Abstract

The popularity of intelligent devices provides straightforward access to the Internet and online social networks. However, the quick and easy data updates from networks also benefit the risk spreading, such as rumor, malware, or computer viruses. To this end, this article studies the problem of source detection, which is to infer the source node out of an aftermath of a cascade, that is, the observed infected graph G N of the network at some time. Prior arts have adopted various statistical quantities such as degree, distance, or infection size to reflect the structural centrality of the source. In this article, we propose a new metric that we call the infected tree entropy (ITE), to utilize richer underlying structural features for source detection. Our idea of ITE is inspired by the conception of structural entropy [ 21 ], which demonstrated that the minimization of average bits to encode the network structures with different partitions is the principle for detecting the natural or true structures in real-world networks.

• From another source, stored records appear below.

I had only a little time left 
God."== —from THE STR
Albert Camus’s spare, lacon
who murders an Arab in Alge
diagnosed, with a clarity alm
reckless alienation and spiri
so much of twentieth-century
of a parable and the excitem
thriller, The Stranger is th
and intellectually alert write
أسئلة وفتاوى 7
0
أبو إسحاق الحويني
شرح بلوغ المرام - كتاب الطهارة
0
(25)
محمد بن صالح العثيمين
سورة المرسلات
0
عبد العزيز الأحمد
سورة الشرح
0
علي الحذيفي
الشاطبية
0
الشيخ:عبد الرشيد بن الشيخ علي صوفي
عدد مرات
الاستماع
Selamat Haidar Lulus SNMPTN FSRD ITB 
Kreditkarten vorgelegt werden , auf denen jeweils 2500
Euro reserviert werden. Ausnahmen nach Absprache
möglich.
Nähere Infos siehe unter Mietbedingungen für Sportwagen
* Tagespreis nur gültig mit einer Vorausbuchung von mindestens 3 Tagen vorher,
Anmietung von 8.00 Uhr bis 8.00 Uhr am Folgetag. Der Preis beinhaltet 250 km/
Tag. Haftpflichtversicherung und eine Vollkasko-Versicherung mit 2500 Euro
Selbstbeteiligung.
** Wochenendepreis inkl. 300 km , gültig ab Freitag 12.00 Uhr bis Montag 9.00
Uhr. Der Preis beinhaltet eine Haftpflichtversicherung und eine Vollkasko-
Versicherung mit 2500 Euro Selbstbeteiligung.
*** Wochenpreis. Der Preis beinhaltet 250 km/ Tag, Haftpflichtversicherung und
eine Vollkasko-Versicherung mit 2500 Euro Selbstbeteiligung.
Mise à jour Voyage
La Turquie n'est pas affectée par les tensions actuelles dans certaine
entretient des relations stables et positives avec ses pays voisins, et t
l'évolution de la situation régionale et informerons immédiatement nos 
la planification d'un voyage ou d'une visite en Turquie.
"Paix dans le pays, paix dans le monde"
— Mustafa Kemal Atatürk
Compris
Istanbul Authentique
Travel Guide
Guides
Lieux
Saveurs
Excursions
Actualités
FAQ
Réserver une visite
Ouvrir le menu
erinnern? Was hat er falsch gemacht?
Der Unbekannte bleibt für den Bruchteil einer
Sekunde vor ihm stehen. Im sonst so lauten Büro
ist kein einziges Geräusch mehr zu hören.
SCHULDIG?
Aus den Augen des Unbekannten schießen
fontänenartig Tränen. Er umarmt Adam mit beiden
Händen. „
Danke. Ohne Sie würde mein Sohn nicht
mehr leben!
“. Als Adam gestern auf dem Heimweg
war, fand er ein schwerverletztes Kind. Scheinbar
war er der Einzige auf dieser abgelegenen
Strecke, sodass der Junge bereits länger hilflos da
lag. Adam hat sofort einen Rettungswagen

Accordingly, our proposed ITE based estimator for the source tries to minimize the coding of network partitions brought by the infected tree rooted at all the potential sources, thus minimizing the structural deviation between the cascades from the potential sources and the actual infection process included in G N . On polynomially growing geometric trees, with increasing tree heterogeneity, the ITE estimator remarkably yields more reliable detection under only moderate infection sizes, and returns an asymptotically complete detection. In contrast, for regular expanding trees, we still observe guaranteed detection probability of ITE estimator even with an infinite infection size, thanks to the degree regularity property. We also algorithmically realize the ITE based detection that enjoys linear time complexity via a message-passing scheme, and further extend it to general graphs. Extensive experiments on synthetic and real datasets confirm the superiority of ITE to the baselines. For example, ITE returns an accuracy of 85%, ranking the source among the top 10%, far exceeding 55% of the classic algorithm on scale-free networks.